自慢できるのは、プレーンの操縦と、銃の腕だけ。
だけど。
それでも、アタシは銃を持ちたくはない。
どんな相手であれ、人を撃ちたくは無いんだ。
「やっぱり。銃はいりません」
アタシはきっぱりと言った。
シャーリィは困ったように頭を掻いた。
「ったく。あんたはとことん、役立たずのポンコツ娘を演じる気なんだね。くそ度胸だけは人一倍あるくせに」
「度胸なんて、さっぱりないですよ」
「嘘つけ。度胸もない女が、アタシ達海賊船に喜んで乗ってくるもんか」
「そうですかねー」
「いっつも、そうやってとぼけやがって。あんたの一番の武器は、その面の皮の厚さだね」
「それってどういう意味ですか?」
奥で、ドノヴァンが噴き出した。
アタシを見て。
「この姉御を困らせるなんて。面白いな~あんた。俺、シャーリィが人を褒めるのを、始めて見たよ」
「え、アタシ、褒められた?」
「ドノヴァン!」
シャーリィが彼を睨んだ。
「シャーリィ、ごめん、怒るな」
彼は言いながら、一丁の銃をカウンターに用意した。
「護身用に、ちょうどいいぞ」
彼が出したのは、ティーゲル社製の、ヘルシオンβという麻痺銃だった。
モーリスが持っていた廉価品のモデルとなったもので、テアードやテラスといった一般的な人種相手には、一時的なパラライズ効果を与える。
そして、モードを切り替える事によって、機械相手には、プログラムを一時停止させるほどの衝撃信号を与えることが出来る銃だ。

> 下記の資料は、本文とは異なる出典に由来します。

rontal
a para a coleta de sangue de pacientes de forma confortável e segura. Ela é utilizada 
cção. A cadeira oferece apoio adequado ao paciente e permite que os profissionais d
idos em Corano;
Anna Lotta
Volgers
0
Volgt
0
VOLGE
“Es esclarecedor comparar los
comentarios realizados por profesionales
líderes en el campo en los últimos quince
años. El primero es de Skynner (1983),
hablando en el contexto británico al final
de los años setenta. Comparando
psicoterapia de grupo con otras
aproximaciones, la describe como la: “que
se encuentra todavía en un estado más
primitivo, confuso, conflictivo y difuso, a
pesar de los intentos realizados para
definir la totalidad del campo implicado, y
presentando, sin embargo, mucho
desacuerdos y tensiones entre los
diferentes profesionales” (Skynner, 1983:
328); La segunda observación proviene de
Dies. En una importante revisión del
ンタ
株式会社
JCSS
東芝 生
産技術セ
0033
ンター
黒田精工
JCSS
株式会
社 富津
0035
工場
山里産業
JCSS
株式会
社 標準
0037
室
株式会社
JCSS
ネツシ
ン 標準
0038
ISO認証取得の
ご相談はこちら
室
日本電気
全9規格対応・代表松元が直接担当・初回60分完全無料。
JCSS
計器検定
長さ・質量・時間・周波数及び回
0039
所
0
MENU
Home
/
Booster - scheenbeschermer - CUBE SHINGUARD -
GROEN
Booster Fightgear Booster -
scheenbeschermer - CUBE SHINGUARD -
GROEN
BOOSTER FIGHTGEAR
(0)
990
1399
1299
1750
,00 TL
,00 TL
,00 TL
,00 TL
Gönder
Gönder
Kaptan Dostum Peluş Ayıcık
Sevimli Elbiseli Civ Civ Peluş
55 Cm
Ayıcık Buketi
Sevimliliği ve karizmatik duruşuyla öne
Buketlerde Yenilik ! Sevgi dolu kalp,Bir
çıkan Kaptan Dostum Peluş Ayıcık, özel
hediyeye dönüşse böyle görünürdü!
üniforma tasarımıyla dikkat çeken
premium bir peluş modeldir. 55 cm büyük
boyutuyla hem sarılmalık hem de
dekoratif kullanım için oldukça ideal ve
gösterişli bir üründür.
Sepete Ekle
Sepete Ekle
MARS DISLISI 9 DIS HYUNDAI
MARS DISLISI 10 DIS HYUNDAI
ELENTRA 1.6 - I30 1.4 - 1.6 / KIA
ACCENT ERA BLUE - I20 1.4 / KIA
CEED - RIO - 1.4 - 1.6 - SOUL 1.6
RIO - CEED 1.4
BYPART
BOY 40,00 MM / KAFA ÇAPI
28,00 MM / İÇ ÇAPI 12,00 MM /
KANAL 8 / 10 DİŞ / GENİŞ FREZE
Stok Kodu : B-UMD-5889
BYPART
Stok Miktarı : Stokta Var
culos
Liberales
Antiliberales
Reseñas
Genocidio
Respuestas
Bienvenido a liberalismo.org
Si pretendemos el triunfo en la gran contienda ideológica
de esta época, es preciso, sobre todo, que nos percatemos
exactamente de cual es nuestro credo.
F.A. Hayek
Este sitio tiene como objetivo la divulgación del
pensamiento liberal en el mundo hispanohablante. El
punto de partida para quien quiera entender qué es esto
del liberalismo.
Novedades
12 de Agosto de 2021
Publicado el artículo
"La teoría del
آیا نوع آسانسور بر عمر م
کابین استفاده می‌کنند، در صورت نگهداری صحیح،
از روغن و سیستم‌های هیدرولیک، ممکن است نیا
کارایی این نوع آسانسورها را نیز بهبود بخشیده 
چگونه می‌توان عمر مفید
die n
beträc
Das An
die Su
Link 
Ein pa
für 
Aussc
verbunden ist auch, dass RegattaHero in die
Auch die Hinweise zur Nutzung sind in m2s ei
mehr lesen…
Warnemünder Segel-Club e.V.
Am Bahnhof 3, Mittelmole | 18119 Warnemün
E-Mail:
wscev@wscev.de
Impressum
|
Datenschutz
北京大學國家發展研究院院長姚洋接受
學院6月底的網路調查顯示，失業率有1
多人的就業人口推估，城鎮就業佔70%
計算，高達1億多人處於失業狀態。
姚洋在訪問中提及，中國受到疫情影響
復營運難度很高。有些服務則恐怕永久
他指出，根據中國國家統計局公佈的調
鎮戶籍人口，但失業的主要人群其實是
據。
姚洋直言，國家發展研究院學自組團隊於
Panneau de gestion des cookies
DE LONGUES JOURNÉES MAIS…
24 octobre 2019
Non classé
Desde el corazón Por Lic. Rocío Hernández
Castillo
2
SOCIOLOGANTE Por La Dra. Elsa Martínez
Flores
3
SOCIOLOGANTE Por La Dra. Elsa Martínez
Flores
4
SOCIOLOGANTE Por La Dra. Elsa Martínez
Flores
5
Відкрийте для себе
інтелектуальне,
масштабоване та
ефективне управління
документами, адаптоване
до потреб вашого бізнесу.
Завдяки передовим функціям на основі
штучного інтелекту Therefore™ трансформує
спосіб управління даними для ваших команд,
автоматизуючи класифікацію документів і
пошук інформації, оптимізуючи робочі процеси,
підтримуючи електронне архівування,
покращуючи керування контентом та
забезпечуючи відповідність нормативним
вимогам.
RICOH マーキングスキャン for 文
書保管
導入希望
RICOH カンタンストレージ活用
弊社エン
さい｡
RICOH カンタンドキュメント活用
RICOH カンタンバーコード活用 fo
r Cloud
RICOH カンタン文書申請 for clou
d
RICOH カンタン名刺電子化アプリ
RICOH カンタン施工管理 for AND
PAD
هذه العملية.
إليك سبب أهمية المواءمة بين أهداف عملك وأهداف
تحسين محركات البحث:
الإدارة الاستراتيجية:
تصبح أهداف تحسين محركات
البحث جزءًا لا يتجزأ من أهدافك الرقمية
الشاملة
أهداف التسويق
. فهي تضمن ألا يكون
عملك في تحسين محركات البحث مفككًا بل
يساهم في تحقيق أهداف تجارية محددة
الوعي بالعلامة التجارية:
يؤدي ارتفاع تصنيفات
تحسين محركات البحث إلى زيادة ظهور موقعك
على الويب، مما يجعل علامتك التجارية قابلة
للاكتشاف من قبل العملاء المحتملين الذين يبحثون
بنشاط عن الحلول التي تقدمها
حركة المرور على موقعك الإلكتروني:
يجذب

流通が少なく、意外と高価なため、現在では入手が困難とされている。
「なるほどね、で、幾らだい」
「250万ニート」
うわ、無理。
と、思ったが。
「200万だな」
シャーリィが真面目な顔で言った。
「230万」
「こいつ良い女だろ。武器が無いと危険なんだ。頼むよ」
「・・・」
ドノヴァンはアタシを見て、少し悩んだ顔をした。
「仕方ない。200万で手を打とう。ただし、死なすな」
「サンキュー、ドノヴァン」
シャーリィは彼とハグすると、クレジットキーで支払いを済ませた。
ついに、アタシは銃を手にした。
店を出て、すぐに。
「シャーリィさん。これ・・・」
言いかけると、彼女はアタシの背をぼんっと叩いた。
「貸しだ、貸し。これまでも、これからもな。ただし、働いてちゃんと返せよ」
彼女は、今までにない程に優しく見えた。
あたしは、感謝の眼差しを、彼女に向けた・・・。
「あ。そのかわり、ちゃんとさっきの下着着ろよ。バロンがどんな顔するか楽しみだなー」
「シャーリィさん!」
ったく、感謝していいのか、悪いのか。
そんな事ばっかり言ってると、女版シェードって、呼ぶからな。
着るだけだったらまだしも、どうしてバロンに見せる必要があるのよ。
アタシの反応を面白がるだけ面白がって、彼女は大股で歩き始めた。